Pour faire simple, un bon courtier oui, un mauvais courtier non ! Ça simplifie énormément le processus de négociation que d’avoir quelqu’un qui transfère les requêtes de manière claire et officielle, avec un délai fixe. Ça évite des situations où un vendeur attend que vous lui donniez un prix, et qu’il se retourne ensuite de tous côtés pour voir si quelqu’un n’a pas mieux à offrir, qu’il revienne sur sa parole, que la transaction finisse pas traîner, etc. Un bon courtier a aussi un regard lucide à propos des valeurs transactionnelles et pourra vous aiguiller jusque dans la planification des optimisations. Un mauvais courtier cependant vous induira en erreur, soit par incompétence, soit par désir de clore la transaction le plus rapidement possible, et ne sera pas en mesure de justifier vos requêtes à partir de balises objectives.

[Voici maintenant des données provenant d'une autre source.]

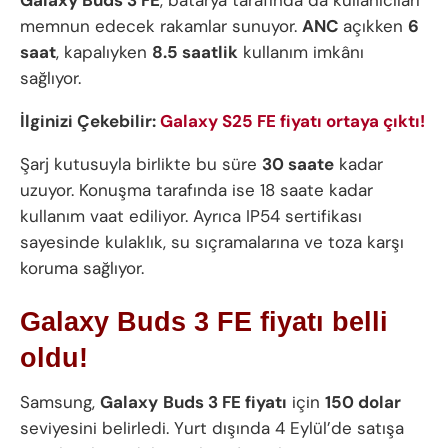
Galaxy Buds 3 FE
, batarya tarafında da kullanıcıları
memnun edecek rakamlar sunuyor.
ANC
açıkken
6
saat
, kapalıyken
8.5 saatlik
kullanım imkânı
sağlıyor.
İlginizi Çekebilir:
Galaxy S25 FE fiyatı ortaya çıktı!
Şarj kutusuyla birlikte bu süre
30 saate
kadar
uzuyor. Konuşma tarafında ise 18 saate kadar
kullanım vaat ediliyor. Ayrıca IP54 sertifikası
sayesinde kulaklık, su sıçramalarına ve toza karşı
koruma sağlıyor.
Galaxy Buds 3 FE fiyatı belli
oldu!
Samsung,
Galaxy
Buds 3 FE fiyatı
için
150 dolar
seviyesini belirledi. Yurt dışında 4 Eylül’de satışa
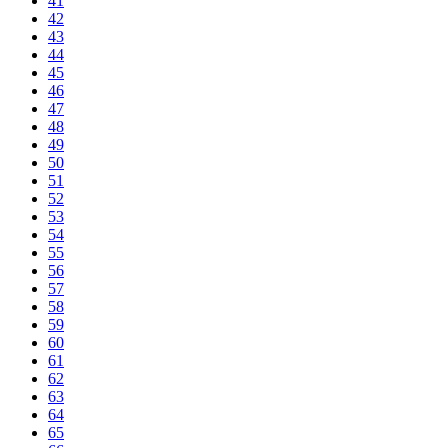
41
42
43
44
45
46
47
48
49
50
51
52
53
54
55
56
57
58
59
60
61
62
63
64
65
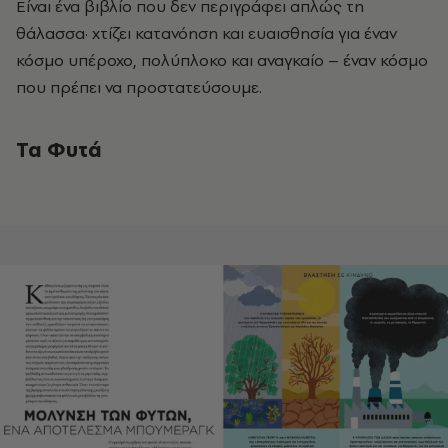
Είναι ένα βιβλίο που δεν περιγράφει απλώς τη
θάλασσα· χτίζει κατανόηση και ευαισθησία για έναν
κόσμο υπέροχο, πολύπλοκο και αναγκαίο
–
έναν κόσμο
που πρέπει να προστατεύσουμε.
Τα Φυτά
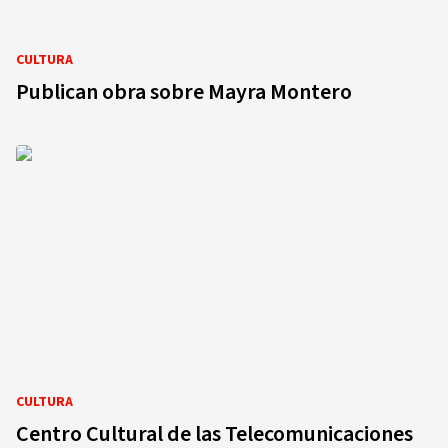
CULTURA
Publican obra sobre Mayra Montero
CULTURA
Centro Cultural de las Telecomunicaciones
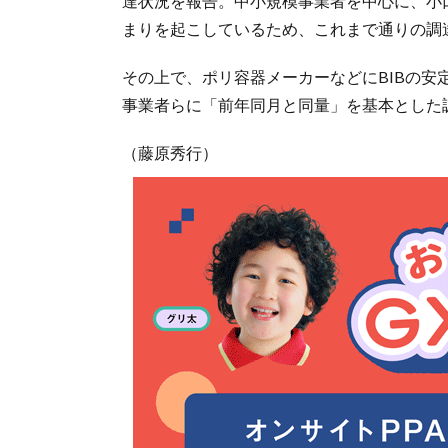
達状況を報告。中小規模事業者を中心に、小
まりを起こしているため、これまで通りの調
その上で、ポリ容器メーカーなどにBIBの
事業者らに「前年同月と同量」を基本とした
（藤原秀行）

Le prix, mais pas à tout prix !
Comme mentionné plus haut, il faut être au fait de l’ensemble des concessions qui concernent les variables secondaires de la transaction. Parfois un vendeur voudra absolument son prix et vous devriez plutôt négocier une dette subordonnée, la vacuité de certains logements à l’achat, une date notariale spécifique, des réparations, etc. Dans certains cas, même si le prix ne vous convient pas du tout, qu’il ne respecte pas vos ratios de base, il est très bien possible que vous puissiez tout de même aller chercher un TRI intéressant.
Conclusion
Par ailleurs, n’oubliez jamais qu’une grande partie de la négociation se passe de manière subliminale. Le ton de la voix est capital, on recommande généralement une voix grave et posée ou une voix sympathisante, joueuse. La gestuelle joue par ailleurs énormément aussi, par exemple, on recommande parfois de reproduire de manière subtile les comportements de l’autre, ce serait une manière inconsciente de lui signifier sa sympathie et sa ressemblance. Quoi qu’il en soit, il y aurait encore beaucoup à couvrir sur la négociation et il s’agit de l’une des compétences les plus importantes que vous aurez à développer dans votre entreprise d’investissement en immobilier multilogement.